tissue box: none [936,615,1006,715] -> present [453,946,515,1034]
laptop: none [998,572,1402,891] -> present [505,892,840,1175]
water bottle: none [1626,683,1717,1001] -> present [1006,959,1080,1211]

:::::

Task to complete: Produce a verbatim transcript of the material above.

Finished exercise:
tissue box: none [936,615,1006,715] -> present [453,946,515,1034]
laptop: none [998,572,1402,891] -> present [505,892,840,1175]
water bottle: none [1626,683,1717,1001] -> present [1006,959,1080,1211]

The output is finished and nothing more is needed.